Edwards is a Democrat and the Legislature is majority Republican.
DeVillier, of Eunice, is a Republican and represents District 41 that includes Eunice and much of rural Acadia Parish.
Senate President Page Cortez, R-Lafayette, said while the 70-item list of items in the call is “expansive,” lawmakers wanted to give themselves plenty of flexibility.
House Speaker Clay Schexnayder, R-Gonzales, said a significant number of House members believe the governor’s rules to combat the virus represent “an imbalance of power.”

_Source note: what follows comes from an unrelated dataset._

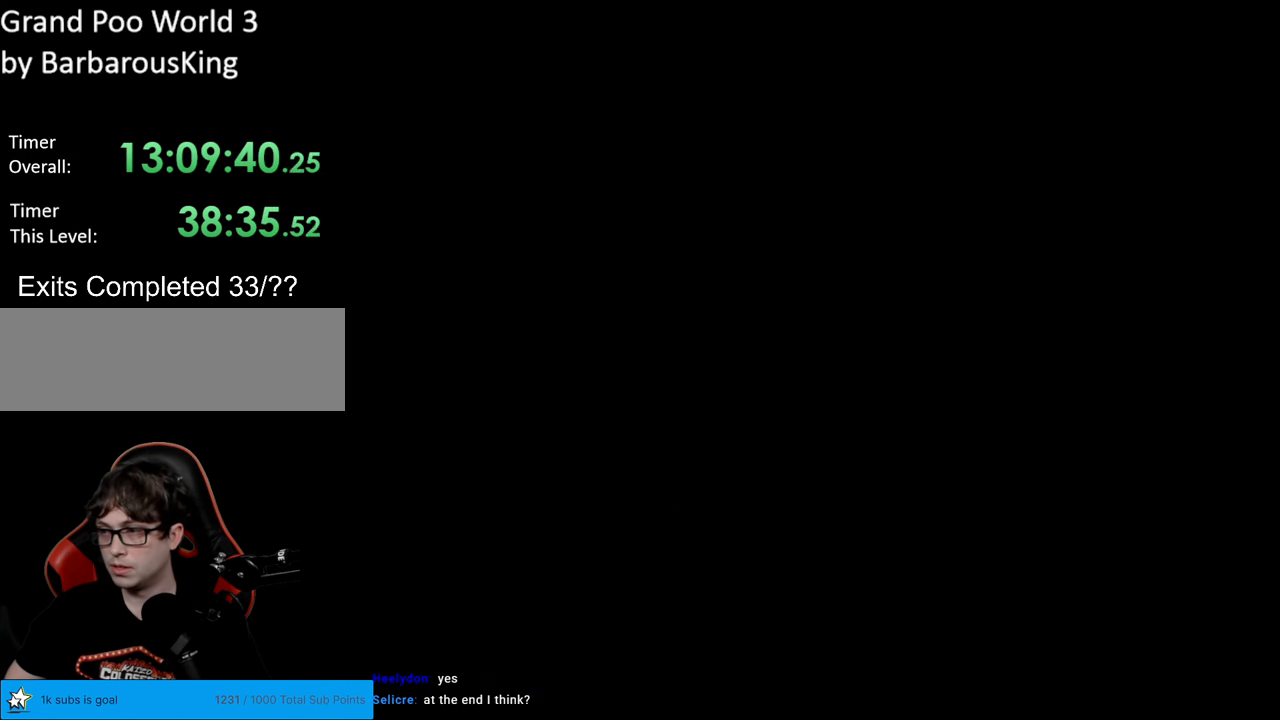
{"buttons": [], "events": []}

Edwards said the state Constitution invests him with the authority to take steps during a public health emergency and he has no intention of surrendering it.
Edwards also said his critics have never spelled out specifically what they object to in his anti-virus measures.
The governor announced earlier this month that the state was moving to Phase 3 for the reopening of its economy, which allows businesses, restaurants and churches to operate at 75% of capacity.
Edwards and legislative leaders agree that action is needed on the fund that pays for weekly unemployment benefits.
It has dwindled from about $800 million earlier this year to around $90 million today amid skyrocketing unemployment claims sparked by the pandemic.
Edwards said the best solution would be for Congress to pass a bipartisan bill that includes aid for state and local governments, including flexibility on how to use the dollars.
Edwards said another option would be for the state to use remaining portions of its share of the $2.2 trillion federal CARES Act to help shore up the Unemployment Trust Fund.
Borrowing from the federal government is another option.